Equity is the difference between your property's market value and your remaining mortgage balance - essentially, the portion of your home you own outright. Over time, equity typically increases as you pay down your home loan and property values rise.

How does cash-out refinancing work?

With cash-out refinancing, you increase your outstanding home loan balance to access a portion of your equity as cash. The additional amount borrowed is added to your loan and you'll be charged interest on it.

Why consider cash-out mortgage refinancing?

Homeowners may choose cash-out refinancing for various reasons, including:

What is cash-in refinancing?

Cash-in refinancing involves making a lump sum payment to reduce your outstanding home loan balance.

If you make a lump sum payment without refinancing, your home loan repayments will typically remain the same, but you'll benefit from paying less interest over time. However, by putting down a large deposit as part of the refinancing process, you can secure lower ongoing home loan repayments.

How does cash-in refinancing work?

Cash-in refinancing follows the standard refinancing process, with the key difference being the borrower contributes a lump sum upfront. You and your new lender will likely work together to repay your old lender the funds you owe. You will then owe your new lender the value of your old loan, less the value of your lump sum contribution. Thus, assuming your loan term remains the same or is extended, you'll realise lower regular repayments.

Why consider cash-in mortgage refinancing?

Cash-in refinancing may be a good option if you have extra cash available and want to reduce your mortgage costs. It can also be beneficial if you've recently received access to a significant sum of money, such as from:

  • Selling another asset

  • A severance package or inheritance

  • Accessing superannuation upon reaching preservation age or retiring

By applying a lump sum to your mortgage through refinancing, you can lower your debt and potentially free up cash flow. Though, you'll loose easy access to your extra funds.

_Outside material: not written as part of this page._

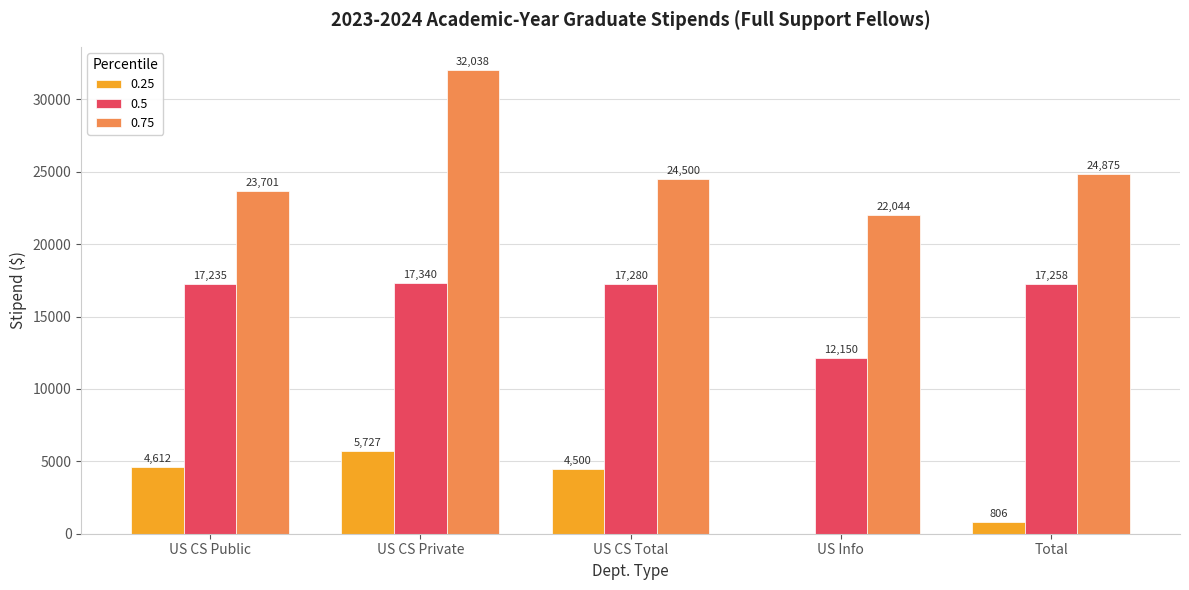

At which category does the chart reach its peak across all series?

US CS Private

What is debt consolidation refinancing?

If you have multiple loans in addition to your mortgage, you might consider debt consolidation refinancing. This process involves 'rolling' your smaller debts – such as personal loans, credit cards, or buy now, pay later (BNPL) balances – into your mortgage.

By consolidating all debts into a single home loan, borrowers can potentially simplify their repayments and reduce their overall interest costs. Home loans generally have lower interest rates than personal loans and credit cards and often demand fewer fees than BNPL debts.

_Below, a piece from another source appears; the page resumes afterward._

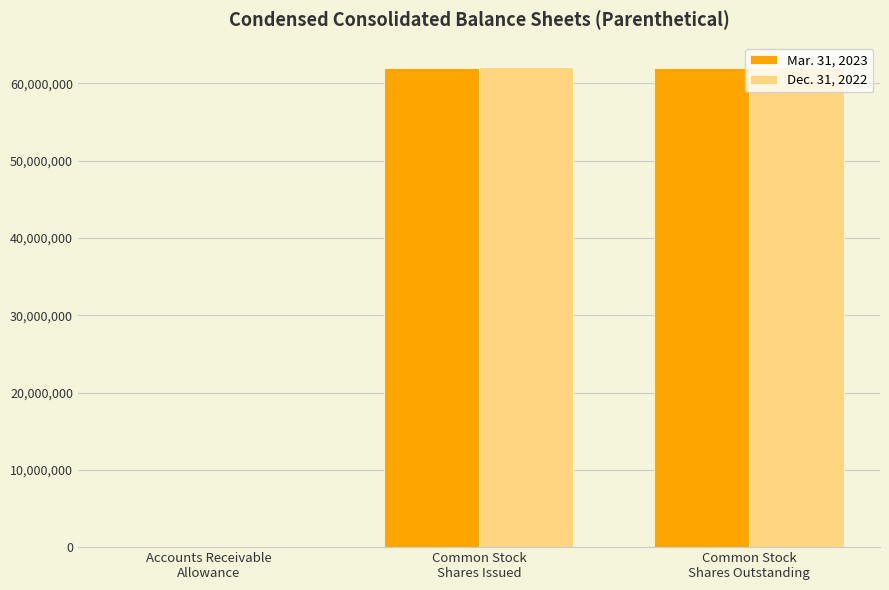

What is the greatest value displayed?

62191570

However, it's important to consider the long-term financial impact of consolidating debt into a mortgage. Since home loans typically have longer terms – potentially up to 40 years – doing so may result in paying more interest over time than if the debts were repaid separately.

How does debt consolidation refinancing work?

Refinancing to consolidate debt works similarly to cash-out refinancing, however the liquefied home equity is used to repay other debts. Your lender might repay your debts directly or it may provide you with the cash to repay them yourself.

You might also choose to 'top-up' your home loan to consolidate your debts rather than refinancing.

Why consider refinancing your mortgage to consolidate debts

Refinancing your mortgage to consolidate debt might be beneficial if you:

  • Struggle to manage multiple repayments across various loans

  • Want to take advantage of lower home loan interest rates

  • Aim to reduce fees associated with multiple debts

However, it's important to weigh the potential downside of extending short-term debts into a longer home loan term, which could result in higher overall interest costs.